• Exercise description: When a line below contains the word "this", it counts toward the total; give that total and nothing besides.

Stored dataset items
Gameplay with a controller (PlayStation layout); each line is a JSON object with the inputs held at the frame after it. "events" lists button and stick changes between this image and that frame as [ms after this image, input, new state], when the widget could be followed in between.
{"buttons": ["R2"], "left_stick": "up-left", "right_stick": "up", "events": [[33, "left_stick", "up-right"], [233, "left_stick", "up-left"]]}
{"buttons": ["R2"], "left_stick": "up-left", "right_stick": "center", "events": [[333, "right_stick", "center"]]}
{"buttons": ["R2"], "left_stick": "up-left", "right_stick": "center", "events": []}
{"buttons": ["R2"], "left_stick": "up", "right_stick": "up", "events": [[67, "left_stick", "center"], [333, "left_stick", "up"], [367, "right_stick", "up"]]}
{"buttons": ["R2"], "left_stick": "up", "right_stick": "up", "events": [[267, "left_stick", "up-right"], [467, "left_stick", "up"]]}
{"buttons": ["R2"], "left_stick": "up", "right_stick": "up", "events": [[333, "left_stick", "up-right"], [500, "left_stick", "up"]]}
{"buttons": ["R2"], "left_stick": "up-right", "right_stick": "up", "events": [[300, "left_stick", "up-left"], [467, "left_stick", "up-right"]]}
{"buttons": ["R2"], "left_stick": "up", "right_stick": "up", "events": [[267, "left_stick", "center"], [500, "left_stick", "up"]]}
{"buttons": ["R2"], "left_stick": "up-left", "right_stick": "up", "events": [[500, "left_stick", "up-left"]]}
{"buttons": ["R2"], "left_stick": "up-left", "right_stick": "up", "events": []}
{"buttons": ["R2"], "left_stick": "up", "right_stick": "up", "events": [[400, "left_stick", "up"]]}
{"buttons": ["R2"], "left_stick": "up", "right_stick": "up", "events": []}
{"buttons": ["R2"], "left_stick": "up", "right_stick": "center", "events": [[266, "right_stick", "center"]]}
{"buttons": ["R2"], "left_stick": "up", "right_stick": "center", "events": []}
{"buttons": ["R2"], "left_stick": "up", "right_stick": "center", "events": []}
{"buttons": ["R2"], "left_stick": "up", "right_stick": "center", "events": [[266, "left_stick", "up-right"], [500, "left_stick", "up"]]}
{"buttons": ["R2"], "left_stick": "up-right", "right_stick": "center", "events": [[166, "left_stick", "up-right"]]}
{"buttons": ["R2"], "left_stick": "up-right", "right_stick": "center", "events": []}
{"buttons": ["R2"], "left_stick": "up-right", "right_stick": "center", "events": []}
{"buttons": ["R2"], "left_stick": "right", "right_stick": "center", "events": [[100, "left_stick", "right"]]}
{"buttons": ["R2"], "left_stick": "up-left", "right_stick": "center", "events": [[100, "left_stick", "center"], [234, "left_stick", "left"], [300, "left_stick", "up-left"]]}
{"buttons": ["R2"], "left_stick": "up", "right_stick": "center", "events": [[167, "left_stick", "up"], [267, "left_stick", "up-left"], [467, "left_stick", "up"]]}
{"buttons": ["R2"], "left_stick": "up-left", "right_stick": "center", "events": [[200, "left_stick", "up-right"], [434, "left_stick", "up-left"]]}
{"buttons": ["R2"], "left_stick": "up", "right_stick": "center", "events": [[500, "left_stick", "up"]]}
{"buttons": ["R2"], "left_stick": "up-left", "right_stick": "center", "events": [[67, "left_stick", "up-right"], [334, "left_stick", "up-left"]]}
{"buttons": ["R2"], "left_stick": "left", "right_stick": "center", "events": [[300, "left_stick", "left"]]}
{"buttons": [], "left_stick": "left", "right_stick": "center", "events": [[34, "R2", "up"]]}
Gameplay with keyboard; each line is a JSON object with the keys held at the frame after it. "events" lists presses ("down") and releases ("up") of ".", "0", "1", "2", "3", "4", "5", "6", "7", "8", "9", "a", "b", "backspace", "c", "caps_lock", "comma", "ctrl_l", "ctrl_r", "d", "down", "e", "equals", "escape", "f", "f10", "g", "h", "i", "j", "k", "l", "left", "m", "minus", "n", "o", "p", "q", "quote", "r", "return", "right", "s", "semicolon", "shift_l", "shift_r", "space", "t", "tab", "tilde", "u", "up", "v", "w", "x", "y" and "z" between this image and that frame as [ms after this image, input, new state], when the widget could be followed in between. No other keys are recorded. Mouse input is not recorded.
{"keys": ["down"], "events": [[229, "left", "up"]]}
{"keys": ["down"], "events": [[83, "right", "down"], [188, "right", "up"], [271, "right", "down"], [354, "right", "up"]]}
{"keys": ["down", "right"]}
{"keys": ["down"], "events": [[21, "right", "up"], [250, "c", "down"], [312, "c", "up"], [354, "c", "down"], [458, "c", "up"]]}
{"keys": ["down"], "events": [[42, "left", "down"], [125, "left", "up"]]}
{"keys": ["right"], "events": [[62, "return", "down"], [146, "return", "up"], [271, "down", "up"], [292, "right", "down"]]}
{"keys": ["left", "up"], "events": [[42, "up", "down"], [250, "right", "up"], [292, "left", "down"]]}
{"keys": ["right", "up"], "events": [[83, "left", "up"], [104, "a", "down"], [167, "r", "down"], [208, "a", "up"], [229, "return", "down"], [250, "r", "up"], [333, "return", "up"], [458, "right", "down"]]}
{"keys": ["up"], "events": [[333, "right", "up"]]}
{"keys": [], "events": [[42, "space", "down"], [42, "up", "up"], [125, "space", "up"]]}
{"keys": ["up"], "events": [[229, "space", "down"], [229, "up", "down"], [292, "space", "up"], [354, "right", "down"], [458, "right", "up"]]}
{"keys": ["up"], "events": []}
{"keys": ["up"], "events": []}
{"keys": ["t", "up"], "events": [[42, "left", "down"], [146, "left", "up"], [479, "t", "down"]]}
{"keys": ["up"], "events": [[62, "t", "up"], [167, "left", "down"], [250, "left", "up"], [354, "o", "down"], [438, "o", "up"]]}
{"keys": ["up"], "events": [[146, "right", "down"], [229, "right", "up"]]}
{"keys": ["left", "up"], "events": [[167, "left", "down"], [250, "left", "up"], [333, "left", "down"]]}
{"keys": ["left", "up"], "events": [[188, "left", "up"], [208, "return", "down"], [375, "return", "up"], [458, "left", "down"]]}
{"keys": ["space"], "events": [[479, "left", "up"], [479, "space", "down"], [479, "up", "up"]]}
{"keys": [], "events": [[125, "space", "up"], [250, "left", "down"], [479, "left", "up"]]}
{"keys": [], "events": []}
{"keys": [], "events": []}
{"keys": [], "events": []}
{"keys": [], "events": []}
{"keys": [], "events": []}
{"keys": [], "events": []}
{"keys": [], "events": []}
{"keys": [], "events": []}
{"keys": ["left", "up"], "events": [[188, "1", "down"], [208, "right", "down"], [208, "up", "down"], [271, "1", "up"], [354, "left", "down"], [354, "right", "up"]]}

• Written reply: 2